* [Task description] In the entries below, count each line holding the word "Abonnieren". Answer with the total alone.

* [Extracted information]
★ ★ ★ ★ ★ ★ ★
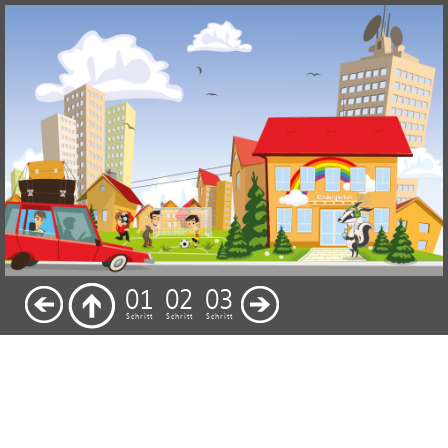
01
02
03
04
05
06
07
08
Schritt
Schritt
Schritt
Schritt
Schritt
Schritt
Schritt
Schritt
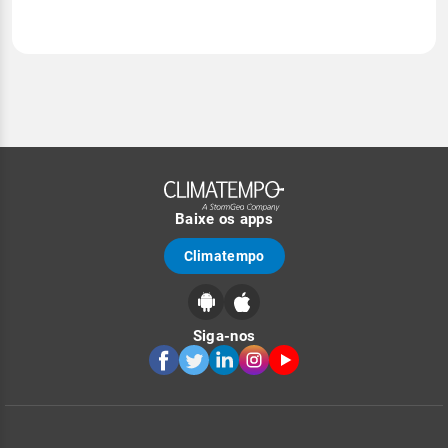
Baixe os apps
Climatempo
Siga-nos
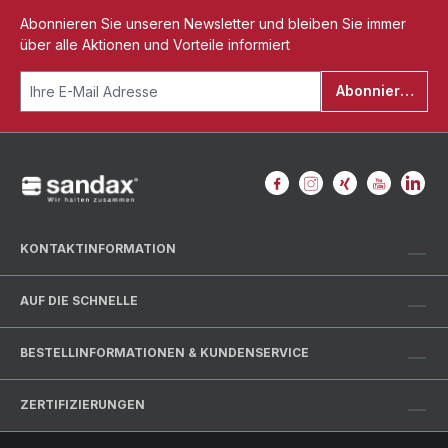
Abonnieren Sie unseren Newsletter und bleiben Sie immer
über alle Aktionen und Vorteile informiert
Abonnieren
KONTAKTINFORMATION
AUF DIE SCHNELLE
BESTELLINFORMATIONEN & KUNDENSERVICE
ZERTIFIZIERUNGEN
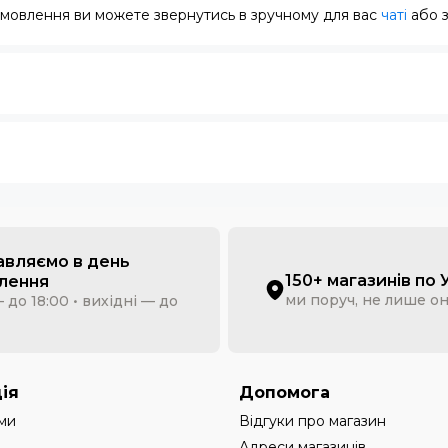
замовлення ви можете звернутись в зручному для вас
чаті
або 
авляємо в день
150+ магазинів по 
лення
ми поруч, не лише о
 до 18:00 • вихідні — до
ія
Допомога
ми
Відгуки про магазин
Адреси магазинів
★ ★ ★ ★ ★ ★ ★
* [Exercise output] 2